I saw this on KT and copied it here per your request on a "motion kenpo" thread by flying crane.


----------



## IWishToLearn (Nov 14, 2006)

Great read. I love reading different points of view on history...lots of them conflict, but I'm a history nut and I can't get enough anywho. Thanks


----------



## distalero (Nov 16, 2006)

Doc said:


> ...Few seem to recognize, they knew how to poke someone in the eyes the day they signed up...
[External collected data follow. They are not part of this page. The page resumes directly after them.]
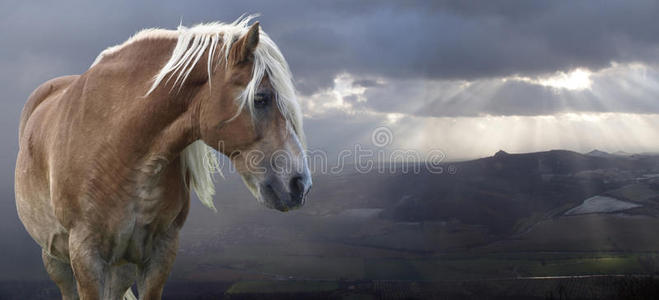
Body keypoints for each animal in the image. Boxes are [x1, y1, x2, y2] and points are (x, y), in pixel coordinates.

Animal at [14, 15, 314, 298]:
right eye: (261, 98)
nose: (300, 184)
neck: (118, 149)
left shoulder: (161, 253)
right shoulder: (85, 257)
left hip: (120, 268)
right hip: (56, 259)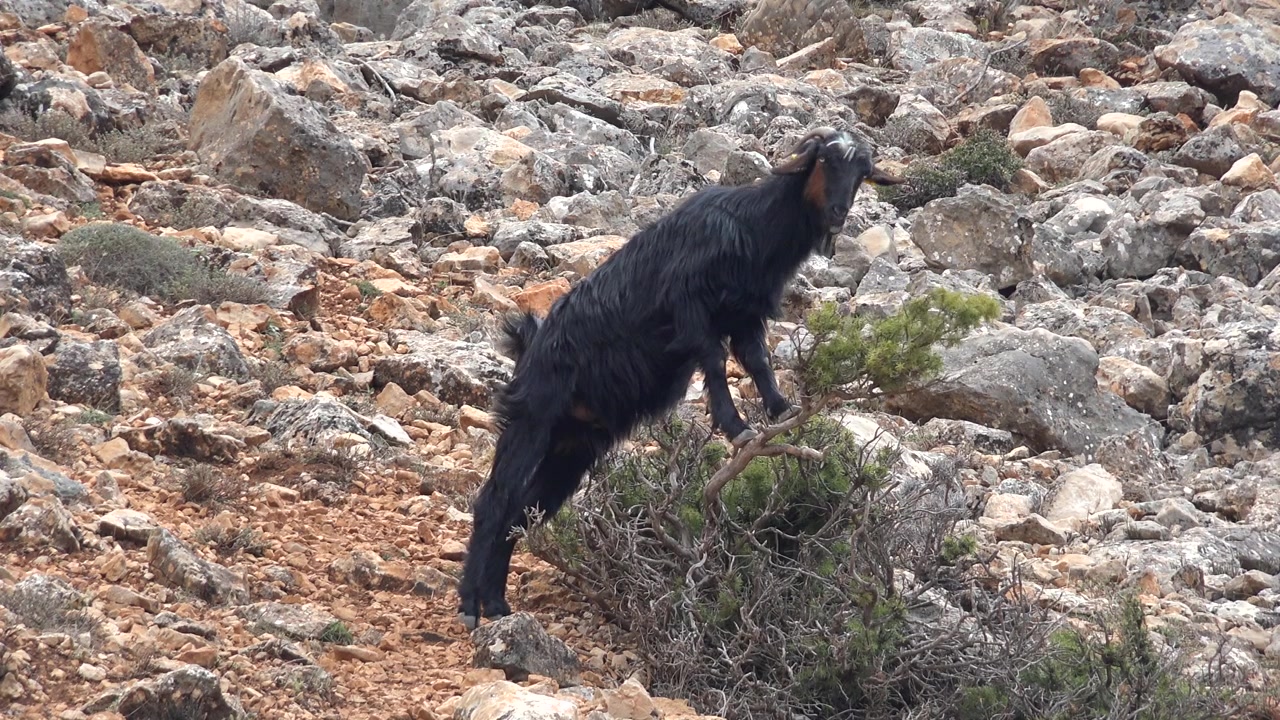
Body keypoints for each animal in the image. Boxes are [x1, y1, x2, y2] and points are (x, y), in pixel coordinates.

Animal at [457, 126, 903, 629]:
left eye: (864, 172)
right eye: (825, 159)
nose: (838, 213)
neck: (753, 228)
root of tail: (529, 345)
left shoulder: (746, 314)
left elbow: (757, 361)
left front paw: (780, 410)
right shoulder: (690, 304)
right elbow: (714, 360)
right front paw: (736, 426)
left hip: (574, 446)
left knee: (524, 512)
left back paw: (497, 604)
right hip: (534, 419)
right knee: (494, 502)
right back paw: (471, 606)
I enjoyed this post, but I wanted to say: I'm from the "Chinese" facet of things, if I understand the distinction correctly, late 60's to mid 70's, in one of the "backwaters", you termed it some time ago in another post, and consequently I walk around happy with my Kenpo past and my efforts, don't have an axe to grind with anything before or after (we openly then called it "motion", or "range of motion"), but it occurs to me that at least in a technical sense the above comment is a bit of an eye poke in it's own right, in two ways. First, most may know the theory of literal eye poking when they walk in the door, but probably haven't practiced it repeatedly, in a structured way, and it's been my personal experience and certainly more general observation that practice, pretty much whatever the hell we're talking about, is the key to any of it, you name it. Theory is thinking about it, practice is refining the reality of it, two very different beasts, so whoever thought they knew about eye poking, and all the associated movement leading to and following it, really didn't know it at all. Secondly, maybe because it was openly called "motion" in my backwater, we found the value, as best we could muster, of this; it stood on it's own two feet, did motion, and nobody walking in the door even conceptualized this, far as I know. In other words, "range of motion" was an extremely useful, multi layered, and in my experience, novel presentation of self defense. I loved it, still do in my old age.


----------



## IWishToLearn (Nov 23, 2006)

Doc - permission to copy this to my own school forum? (Private website.)


----------